The answer relates back to the recent downturn. “As an SUV manufacturer we were hit pretty hard. We were prepared, but not to the extent we needed. It really was a disaster. A lot of people still want big engines and big cars, but adding the C-Class will help us, it will give us a buffer.”
People from MBUSI are playing a role in developing the new model in Germany. “With the C-Class, we’re now involved in the very early stages of prototypes, looking at the product, materials; our people are side by side with people at Sindelfingen. I was just [in Germany] and we saw rapid prototyping of parts, and our people were being consulted by the development engineer - it was great!”
While there is such a clear and defined link back to headquarters, it is doubtful the MBUSI plant will ever act as a fully-independent entity. Nissan is currently in much the same situation, with model development still carried out in Japan, but as Brian Sullivan explains, that might change in the future. “Japan controls equipment and processes, while regional committees control operations, but we’re at a point where even that’s changing. Now, when we launch a new vehicle, we send a lot of the team to Japan to learn the architecture. Ten years from now, I wouldn’t be surprised if we’re doing all of that in the US. We have a technical center in Detroit, so we have the design know-how and experience. We have manufacturing and process engineering here, so we’re much more capable of doing the early development that we’ve ever been before.”

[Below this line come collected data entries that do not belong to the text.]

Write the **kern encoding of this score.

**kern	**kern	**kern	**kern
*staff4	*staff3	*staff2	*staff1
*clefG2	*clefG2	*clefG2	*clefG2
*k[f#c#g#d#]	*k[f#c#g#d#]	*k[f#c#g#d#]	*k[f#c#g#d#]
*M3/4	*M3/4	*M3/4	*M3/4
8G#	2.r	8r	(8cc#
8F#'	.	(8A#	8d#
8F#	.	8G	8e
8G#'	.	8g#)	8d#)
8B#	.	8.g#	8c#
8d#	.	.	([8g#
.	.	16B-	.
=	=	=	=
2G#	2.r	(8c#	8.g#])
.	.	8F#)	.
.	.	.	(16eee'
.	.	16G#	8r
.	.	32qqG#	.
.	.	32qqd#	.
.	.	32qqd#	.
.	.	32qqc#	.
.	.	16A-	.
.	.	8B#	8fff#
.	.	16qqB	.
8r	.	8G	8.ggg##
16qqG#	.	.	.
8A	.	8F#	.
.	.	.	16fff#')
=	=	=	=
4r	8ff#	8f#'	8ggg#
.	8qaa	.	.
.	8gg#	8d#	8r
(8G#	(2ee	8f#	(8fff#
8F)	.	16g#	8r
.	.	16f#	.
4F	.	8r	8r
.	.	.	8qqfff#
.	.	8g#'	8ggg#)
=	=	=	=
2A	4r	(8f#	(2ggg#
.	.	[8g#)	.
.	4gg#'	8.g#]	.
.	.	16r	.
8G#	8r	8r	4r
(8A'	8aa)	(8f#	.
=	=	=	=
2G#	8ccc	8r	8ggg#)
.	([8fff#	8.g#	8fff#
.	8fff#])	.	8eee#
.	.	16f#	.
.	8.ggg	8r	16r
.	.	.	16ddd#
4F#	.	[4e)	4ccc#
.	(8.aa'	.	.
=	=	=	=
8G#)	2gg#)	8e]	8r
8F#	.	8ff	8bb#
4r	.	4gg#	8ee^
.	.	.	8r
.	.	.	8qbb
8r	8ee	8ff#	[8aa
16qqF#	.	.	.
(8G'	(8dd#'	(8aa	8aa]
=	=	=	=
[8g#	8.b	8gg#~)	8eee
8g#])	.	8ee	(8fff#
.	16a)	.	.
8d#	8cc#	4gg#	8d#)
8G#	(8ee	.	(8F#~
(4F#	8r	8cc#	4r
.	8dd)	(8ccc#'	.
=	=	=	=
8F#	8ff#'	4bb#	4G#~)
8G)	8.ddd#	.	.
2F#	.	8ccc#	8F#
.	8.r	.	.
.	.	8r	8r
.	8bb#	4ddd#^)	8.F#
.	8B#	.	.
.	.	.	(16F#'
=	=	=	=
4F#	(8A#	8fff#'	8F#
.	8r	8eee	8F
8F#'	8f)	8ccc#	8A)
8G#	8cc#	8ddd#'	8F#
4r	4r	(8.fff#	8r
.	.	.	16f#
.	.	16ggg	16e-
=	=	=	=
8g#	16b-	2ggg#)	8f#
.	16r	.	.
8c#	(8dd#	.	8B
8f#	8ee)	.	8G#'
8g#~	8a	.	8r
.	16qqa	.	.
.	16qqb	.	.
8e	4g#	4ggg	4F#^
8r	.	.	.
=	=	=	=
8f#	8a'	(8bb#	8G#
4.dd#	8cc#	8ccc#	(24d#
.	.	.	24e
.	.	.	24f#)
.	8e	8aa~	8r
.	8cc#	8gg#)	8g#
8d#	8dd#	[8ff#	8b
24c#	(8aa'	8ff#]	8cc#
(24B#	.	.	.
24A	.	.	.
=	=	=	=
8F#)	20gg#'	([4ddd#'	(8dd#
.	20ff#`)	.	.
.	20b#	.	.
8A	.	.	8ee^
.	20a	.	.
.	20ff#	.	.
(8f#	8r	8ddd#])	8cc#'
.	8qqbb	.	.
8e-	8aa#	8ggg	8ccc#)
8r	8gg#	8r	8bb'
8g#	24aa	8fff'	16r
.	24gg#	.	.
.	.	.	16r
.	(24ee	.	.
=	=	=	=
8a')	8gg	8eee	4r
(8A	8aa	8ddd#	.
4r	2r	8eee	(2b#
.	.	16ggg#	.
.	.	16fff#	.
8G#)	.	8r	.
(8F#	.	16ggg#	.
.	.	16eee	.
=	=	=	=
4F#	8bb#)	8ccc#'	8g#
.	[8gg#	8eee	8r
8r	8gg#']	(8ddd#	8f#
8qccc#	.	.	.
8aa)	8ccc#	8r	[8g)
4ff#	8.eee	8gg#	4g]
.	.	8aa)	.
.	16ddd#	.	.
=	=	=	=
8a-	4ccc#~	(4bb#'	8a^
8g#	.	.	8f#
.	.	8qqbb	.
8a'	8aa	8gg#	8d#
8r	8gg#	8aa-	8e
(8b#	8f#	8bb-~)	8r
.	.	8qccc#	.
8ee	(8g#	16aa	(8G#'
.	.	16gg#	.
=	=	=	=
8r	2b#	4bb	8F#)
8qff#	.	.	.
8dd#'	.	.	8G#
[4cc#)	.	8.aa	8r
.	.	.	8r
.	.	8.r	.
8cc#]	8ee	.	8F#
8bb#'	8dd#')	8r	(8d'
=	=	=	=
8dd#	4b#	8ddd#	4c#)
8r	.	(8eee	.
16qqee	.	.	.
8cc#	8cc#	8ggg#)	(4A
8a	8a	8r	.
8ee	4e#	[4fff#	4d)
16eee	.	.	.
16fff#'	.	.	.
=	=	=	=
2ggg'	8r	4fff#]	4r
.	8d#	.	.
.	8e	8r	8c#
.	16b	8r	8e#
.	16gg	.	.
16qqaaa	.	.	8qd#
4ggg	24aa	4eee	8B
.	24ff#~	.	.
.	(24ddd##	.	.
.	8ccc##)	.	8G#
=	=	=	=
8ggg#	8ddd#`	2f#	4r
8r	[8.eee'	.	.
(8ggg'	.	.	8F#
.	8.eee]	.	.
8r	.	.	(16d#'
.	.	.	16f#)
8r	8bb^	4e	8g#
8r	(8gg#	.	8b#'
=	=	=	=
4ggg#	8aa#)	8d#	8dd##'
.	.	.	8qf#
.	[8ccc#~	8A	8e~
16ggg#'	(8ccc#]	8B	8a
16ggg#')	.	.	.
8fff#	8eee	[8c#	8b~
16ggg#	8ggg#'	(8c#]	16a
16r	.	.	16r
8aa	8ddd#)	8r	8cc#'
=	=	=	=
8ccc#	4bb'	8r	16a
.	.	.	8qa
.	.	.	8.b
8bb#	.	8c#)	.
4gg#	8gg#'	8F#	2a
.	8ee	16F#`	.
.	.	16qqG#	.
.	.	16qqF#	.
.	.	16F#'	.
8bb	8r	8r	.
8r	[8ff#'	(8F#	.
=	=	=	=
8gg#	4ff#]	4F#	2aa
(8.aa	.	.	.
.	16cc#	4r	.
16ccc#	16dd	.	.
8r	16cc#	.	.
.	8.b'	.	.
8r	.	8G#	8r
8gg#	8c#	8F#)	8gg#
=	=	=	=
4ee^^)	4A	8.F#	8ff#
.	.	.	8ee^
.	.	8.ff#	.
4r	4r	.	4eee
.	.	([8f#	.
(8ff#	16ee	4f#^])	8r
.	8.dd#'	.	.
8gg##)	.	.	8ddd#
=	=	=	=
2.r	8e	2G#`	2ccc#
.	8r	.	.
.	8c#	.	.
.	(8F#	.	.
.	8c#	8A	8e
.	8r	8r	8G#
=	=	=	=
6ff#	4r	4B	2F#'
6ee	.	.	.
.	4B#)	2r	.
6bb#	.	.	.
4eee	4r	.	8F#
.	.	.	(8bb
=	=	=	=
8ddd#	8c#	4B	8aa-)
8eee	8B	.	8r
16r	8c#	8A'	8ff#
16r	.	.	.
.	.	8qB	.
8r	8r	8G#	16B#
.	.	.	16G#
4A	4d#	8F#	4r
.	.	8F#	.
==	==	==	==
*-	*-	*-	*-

Does that mean in a decade we might see models developed from the ground up for the US market? “I think it’s very possible,” he replies. We have a good process and we can move parts to any plant, we have that flexibility. We’ll have standards that are maintained out of Japan, but I think that we’ll see more of the physical side of development done within the Americas.”
Three or four decades ago, it must have been a singularly lonely experience setting up a new manufacturing facility for a transplant carmaker in the United States. But as technology has progressed, particularly in terms of communications, plants have never had greater access to their headquarters and sister facilities, which allows - amongst other elements - leadership and technical expertise to be shared across the manufacturing network.
With products such as the Mercedes M-Class, Nissan Rogue (and Leaf EV) and the all-new Passat, these three carmakers are building the right vehicles in the right place, which while not guaranteeing success, makes achieving it that much easier. That said, this is no place to sit still, as a final comment from Markus Schaefer makes clear: “I would say that [building cars] will get more challenging over the next couple of years due to the technology. The processes and the cars themselves are changing so much, especially if you’re a premium manufacturer. I would say in the next couple of years, we will see tremendous changes in the way we build cars.”